(What needs to be done)
Return the data that follows exactly, with each line intact.

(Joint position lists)

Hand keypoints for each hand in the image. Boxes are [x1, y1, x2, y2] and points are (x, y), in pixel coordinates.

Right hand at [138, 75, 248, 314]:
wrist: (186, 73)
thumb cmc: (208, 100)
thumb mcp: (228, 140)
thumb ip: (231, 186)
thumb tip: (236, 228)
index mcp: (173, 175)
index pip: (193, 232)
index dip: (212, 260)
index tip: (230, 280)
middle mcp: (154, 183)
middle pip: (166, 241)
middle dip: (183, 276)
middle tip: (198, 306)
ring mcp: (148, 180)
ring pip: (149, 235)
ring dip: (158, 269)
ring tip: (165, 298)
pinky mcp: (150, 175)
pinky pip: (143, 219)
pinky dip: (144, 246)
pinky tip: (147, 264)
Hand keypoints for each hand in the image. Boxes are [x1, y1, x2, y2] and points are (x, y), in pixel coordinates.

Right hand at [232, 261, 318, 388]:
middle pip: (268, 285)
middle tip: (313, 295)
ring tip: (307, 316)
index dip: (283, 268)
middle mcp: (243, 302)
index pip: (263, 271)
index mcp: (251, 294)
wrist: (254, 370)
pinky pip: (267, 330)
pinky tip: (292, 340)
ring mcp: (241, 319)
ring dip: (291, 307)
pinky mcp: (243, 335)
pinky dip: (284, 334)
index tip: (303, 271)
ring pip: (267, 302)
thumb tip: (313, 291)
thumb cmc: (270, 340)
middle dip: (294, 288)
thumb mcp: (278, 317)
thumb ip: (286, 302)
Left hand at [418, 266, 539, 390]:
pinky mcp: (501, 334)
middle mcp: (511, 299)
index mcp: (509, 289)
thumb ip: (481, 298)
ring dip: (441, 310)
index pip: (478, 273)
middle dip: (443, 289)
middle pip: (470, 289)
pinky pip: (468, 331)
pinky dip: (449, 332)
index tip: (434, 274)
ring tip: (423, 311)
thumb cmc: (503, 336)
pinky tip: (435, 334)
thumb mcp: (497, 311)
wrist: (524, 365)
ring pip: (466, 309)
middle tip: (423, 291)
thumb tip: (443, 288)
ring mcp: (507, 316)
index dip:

(Written response)
Hand keypoints for each hand in the image. Boxes are [x1, y1, x2, y2] and points are (x, y), in pixel coordinates.

Right hand at [138, 75, 248, 314]:
wrist: (186, 73)
thumb cmc: (208, 100)
thumb mcp: (228, 140)
thumb ip: (231, 186)
thumb tip: (236, 228)
index mcp: (173, 175)
index pip: (193, 232)
index dip: (212, 260)
index tip: (230, 280)
middle mcp: (154, 183)
middle pip: (166, 241)
middle dip: (183, 276)
middle tip: (198, 306)
ring mcp: (148, 180)
ring pip: (149, 235)
ring dip: (158, 269)
ring tip: (165, 298)
pinky mcp: (150, 175)
pinky pip: (143, 219)
pinky dip: (144, 246)
pinky tip: (147, 264)
Hand keypoints for each hand in the image. Boxes are [x1, y1, x2, y2] and points are (x, y), in pixel coordinates.

Right hand at [232, 261, 318, 388]:
middle pip: (268, 285)
middle tip: (313, 295)
ring tip: (307, 316)
index dip: (283, 268)
middle mcp: (243, 302)
index pip: (263, 271)
index mcp: (251, 294)
wrist: (254, 370)
pinky pip: (267, 330)
pinky tip: (292, 340)
ring mcp: (241, 319)
ring dip: (291, 307)
pinky mcp: (243, 335)
pinky dip: (284, 334)
index tip: (303, 271)
ring pip: (267, 302)
thumb tip: (313, 291)
thumb cmc: (270, 340)
middle dip: (294, 288)
thumb mcp: (278, 317)
thumb ip: (286, 302)
Left hand at [418, 266, 539, 390]:
pinky mcp: (501, 334)
middle mcp: (511, 299)
index mcp: (509, 289)
thumb ip: (481, 298)
ring dip: (441, 310)
index pip: (478, 273)
middle dip: (443, 289)
middle pip: (470, 289)
pinky pip: (468, 331)
pinky dip: (449, 332)
index tip: (434, 274)
ring tip: (423, 311)
thumb cmc: (503, 336)
pinky tip: (435, 334)
thumb mcp: (497, 311)
wrist: (524, 365)
ring pip: (466, 309)
middle tip: (423, 291)
thumb tip: (443, 288)
ring mcp: (507, 316)
index dip:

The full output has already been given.